(Problem 1)
Reproduce the stretch from "If the industry" through "buy these things." in the smart devices post, word for word.

(Source text)
* * * * * * * * *
There is a relevant difference though. The button to adjust the mirrors in my
car carry no significant disadvantages, other than a very nebulous and easily-
dischargeable moral hazard. (That is, even if you are worried about the
"laziness" of using a button to set your mirrors, you can easily negate this
simply by using the time or effort saved on some other worthy goal; even my
great-grandpa couldn't really argue with that.)

But a lot of these "smart" devices carry _several_ non-trivial disadvantages:
Almost every one of them is actively spying on you; a non-trivial number of
them are smart for the _sole purpose of spying on you_ because there is no
other current economic reason for the device to be smart. They generally add a
dependency to an external cloud service, which in many cases has a shorter
expected life span than the device itself. I'd submit that corporations would
be _far_ less enthusiastic about "smart devices" if they were not _planning_
on abandoning them after a couple of years, and instead had to book a 10-20
year liability on to the books to account for future support, even just
security updates for any network-attached devices that don't hook to a
"cloud". They add interface complexity to what is often a relatively simple
device, at least prior to its smartification. Some people may love their
"smart lightswitches" but there's just no way to beat the light switch in
terms of complexity.

I don't think the "you're just the old fogey of the future" argument here,
along with frankly being a bit audience-hostile, works. I'd submit as further
evidence for this that a lot of us who are most worried about all the smart
devices and most resistant _are_ the neophiles who have been surfing the
cutting edge for a long time. I've been a neophile for a long time, and I can
present evidence that I'm still a neophile in other contexts, but whoa, nelly,
I'm not filling my house with this stuff. Even my phone and I have an uneasy
relationship at times.

(I used to be excited about the thought of having a home robot for various
tasks. But now I can expect that home robot to be hooked to the cloud, and
literally spying on everything its sensors can get at, which is everything in
my house, and turning the full "nudging" power of every company involved into
manipulating me and sucking dollars out of my wallet with every scuzzy trick
anyone has ever thought up. It'll bring the non-ad-blocked browser experience
into the real world. I'm much less excited now. Perhaps I'll be able to afford
to pay extra for the ones that don't do that, but we're still talking a social
problem here for those who can't.)

Let me end with a re-iteration of the fact that the whole industry excitement
about "smart" is almost certainly entirely predicated on those industry's
fully-justified belief that they can toss a product out into the world, and
abandon it the instant it ceases to be useful for milking their userbase of
advertising dollars, which is "immediately" for some things like light bulbs.
If the industry had to account for long-term support, the industries would be
singing a completely different tune... how could a smart lightbulb carrying
10- or 20-year liabilities, often with a non-trivial black swan chance (think
Mirai here) of requiring very swift and very serious reworking of the
firmware, possibly compete with a dumb lightbulb where the companies only
carry very calculable and relatively brief warrantee obligations? There's a
non-trivial way in which this excitement about smart devices is _predicated_
on screwing customers naive enough to buy these things.

------
stuaxo
I got confused at the electric vegetable peeler, I've never seen such a thing,
how often do you need to peel vegetables ?
* * * * * * * * *
(Problem 2)
Filter the listing down to the lines that contain the string "Homicide". Treat the match as case-sensitive.

(Data excerpts)
* * * * * * * * *
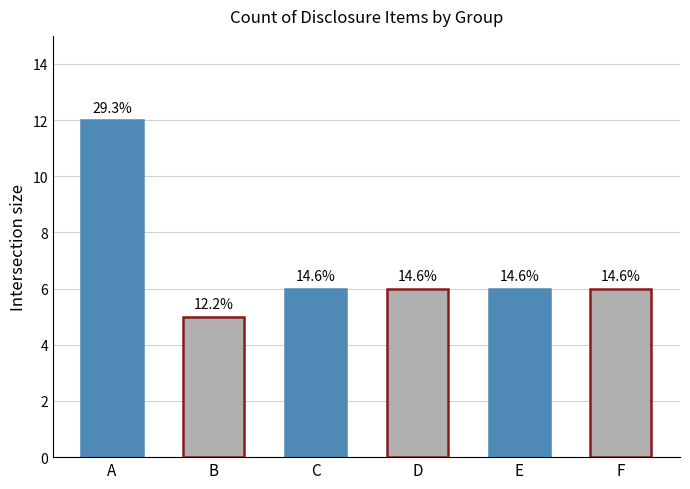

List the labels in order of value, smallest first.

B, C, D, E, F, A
* * * * * * * * *
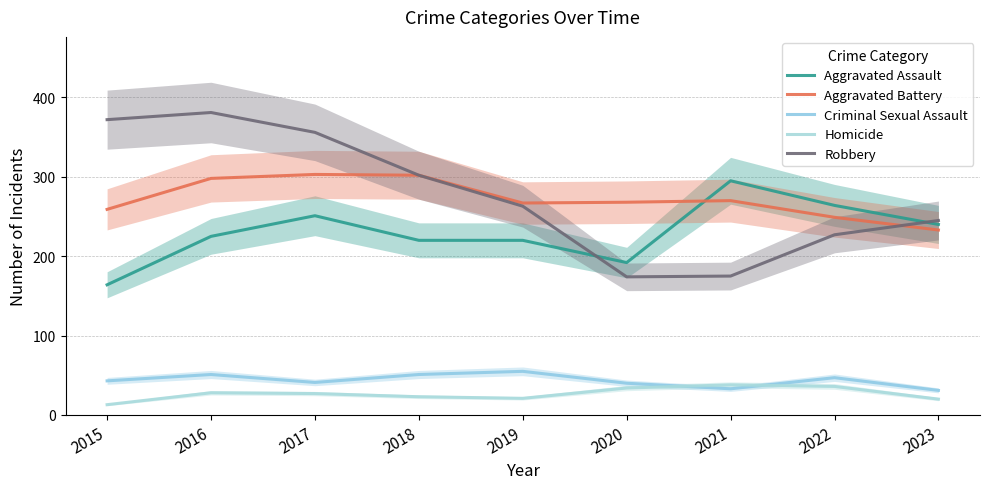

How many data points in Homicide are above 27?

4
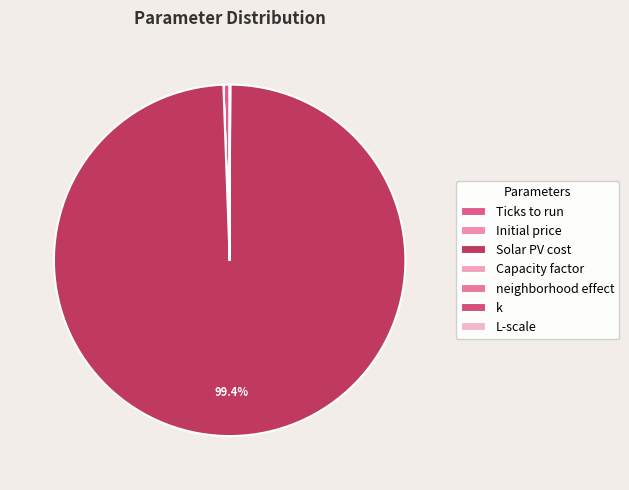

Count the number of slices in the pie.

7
* * * * * * * * *
(Task solution 1)
If the industry had to account for long-term support, the industries would be
singing a completely different tune... how could a smart lightbulb carrying
10- or 20-year liabilities, often with a non-trivial black swan chance (think
Mirai here) of requiring very swift and very serious reworking of the
firmware, possibly compete with a dumb lightbulb where the companies only
carry very calculable and relatively brief warrantee obligations? There's a
non-trivial way in which this excitement about smart devices is _predicated_
on screwing customers naive enough to buy these things.

(Task solution 2)
How many data points in Homicide are above 27?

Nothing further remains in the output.